# BIGQUERY TO SNOWFLAKE SCHEMA CONVERSION 

### 1. CREATE SNOWFLAKE DDL SCRIPT FROM JSON SCHEMA FILES
### 2. EXECUTE SCRIPTS TO CREATE TABLES
### 3. PUT DATA FILES INTO INTERNAL STAGE
### 4. COPY DATA FILES FROM INTERNAL STAGE TO SNOWFLAKE TABLES
### 5. VALIDATE SUCCESS AND FAILED LOADS

In [2]:
# Import required libraries
from snowflake.snowpark.session import Session
from snowflake.snowpark.functions import avg, sum, col,lit
from snowflake.snowpark.functions import udf, sproc, col
from snowflake.snowpark.types import IntegerType, FloatType, LongType, DoubleType, DecimalType,StringType, BooleanType, Variant
from snowflake.snowpark.types import PandasSeries, PandasDataFrame
from snowflake.snowpark import functions as fn

import sys ,json
import io
import logging
import pandas as pd

import joblib
import pandas as pd
import numpy as np
import json

from snowflake.snowpark import version
print (f"snowflake snowpark version is: {version.VERSION}")

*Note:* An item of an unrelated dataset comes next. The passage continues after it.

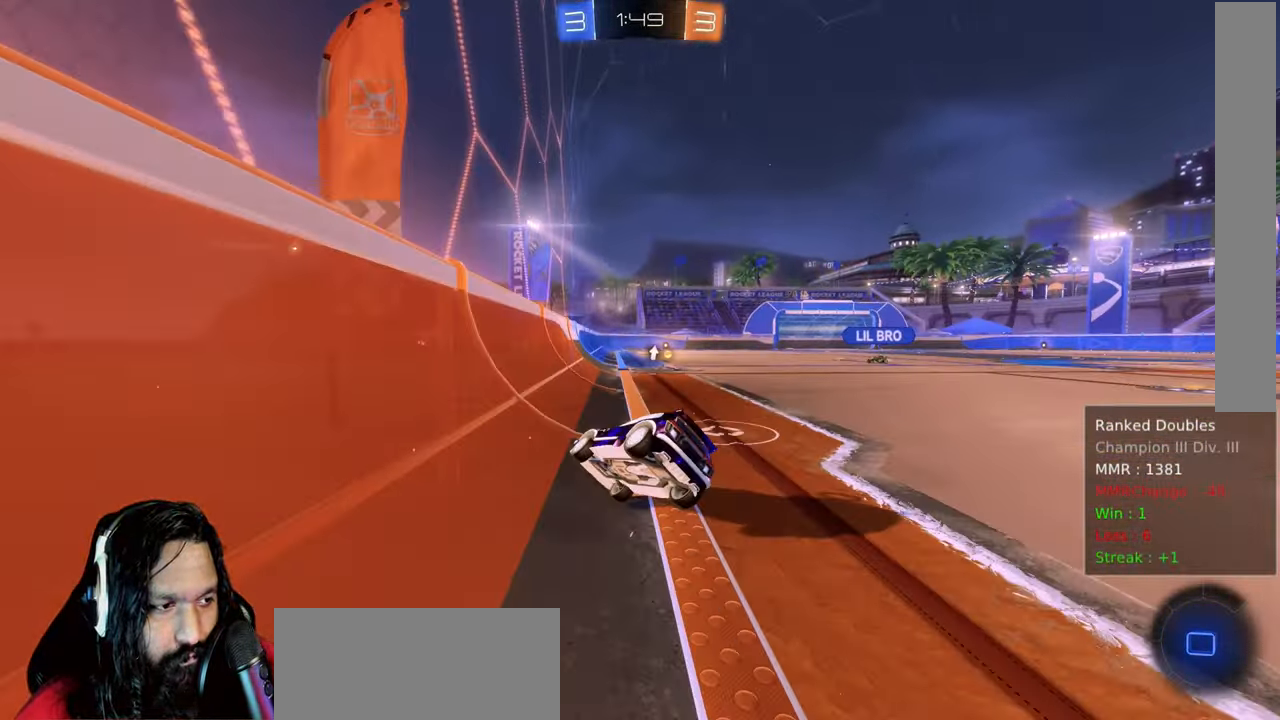
{"buttons": ["L1", "R2"], "left_stick": "up-right", "right_stick": "center", "events": [[83, "left_stick", "up-right"], [183, "CROSS", "down"], [183, "left_stick", "right"], [300, "CROSS", "up"], [417, "left_stick", "up-right"]]}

snowflake snowpark version is: (1, 0, 0)


### Install glob2 if not installed already

In [3]:
#!pip install glob2

### Create the scripts from the provided schema json files

In [4]:
script = []
from glob2 import glob
scriptfiles = glob('schema_files/*.json')
for j in scriptfiles:
# j = 'schema_files/affinity_api_weekly_dma_brand_channel_panel_schema.json'
    try:
        table = j.split('/')[-1].split('.')[0].replace('_schema','')
        f = open(j)
        data = json.load(f)
        col = []
        table_create = [f"create or replace table {table} ("]
        for i in range(len(data)):
            dtype = data[i]['type']
            if data[i]['type'] == 'BIGNUMERIC': ##not supported in snowflake
                dtype = 'NUMBER'
            if i<len(data)-1:
                table_create+=[data[i]['name']+' '+dtype]+[',']
            else:
                table_create+=[data[i]['name']+' '+dtype]        
        table_create+=[')']    
        script+=[''.join([i for i in table_create])]
    except:
        print (f"cannot create dml script for '{j}' , please check if valid file")
print (f"total files read : {len(scriptfiles)}")
print (f"total scripts generated : {len(script)}")
print (f"invalid files : {len(scriptfiles) - len(script)}")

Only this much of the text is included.